Seu Reinaldo fez aquela expressão de quem se prepara para uma notícia ruim. O rosto se contraiu. Rodrigo continuou:

- Eu ganhei uma bolsa de pós-graduação nos Estados Unidos, pai. Vou ficar lá por um ano.

O velho se dividiu entre um sorriso de alegria e outro de nostalgia. Rodrigo não visitava tanto assim, mas era o único filho. Um ano longe podia ser muito. Ainda assim, deu a sua bênção sem deixar a emoção atrapalhar. Seu Reinaldo não gostava de chorar na frente do filho.

- Então vai, meu filho. Vai. Tu merece muito isso aí. Sempre te esforçou muito. O pai tá muito contente por ti.

Seu Reinaldo sorriu sem graça e abraçou Rodrigo com muita força. A recíproca foi verdadeira. Rodrigo se entregou ao abraço do pai como nunca.

Foi a Milonga na sexta-feira à noite e colocou o celular no modo avião.

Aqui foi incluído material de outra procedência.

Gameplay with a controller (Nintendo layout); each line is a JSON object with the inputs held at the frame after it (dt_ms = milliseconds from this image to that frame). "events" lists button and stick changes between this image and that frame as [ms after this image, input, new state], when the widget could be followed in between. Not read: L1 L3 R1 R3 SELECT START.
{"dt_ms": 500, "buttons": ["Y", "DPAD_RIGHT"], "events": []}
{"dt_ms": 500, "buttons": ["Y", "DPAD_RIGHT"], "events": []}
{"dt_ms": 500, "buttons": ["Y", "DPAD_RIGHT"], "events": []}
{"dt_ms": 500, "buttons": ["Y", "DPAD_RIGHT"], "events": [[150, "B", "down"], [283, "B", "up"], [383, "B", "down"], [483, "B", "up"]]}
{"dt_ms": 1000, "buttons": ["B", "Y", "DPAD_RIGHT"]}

Ele pegaria um avião de verdade em alguns dias, mas também queria estar isolado de qualquer comunicação para passar um fim de semana à moda antiga com o pai.

Na sexta à noite foram ao pequeno bar da esquina em que Rodrigo sempre ganhava fichas de fliperama na infância. Os amigos de seu Reinaldo se surpreenderam com o tamanho do guri que não viam há bastante tempo.

No sábado, foram juntos colher algumas frutas e, à tarde, para o centro da cidade ver um jogo de futebol do campeonato amador. Riram. Conversaram.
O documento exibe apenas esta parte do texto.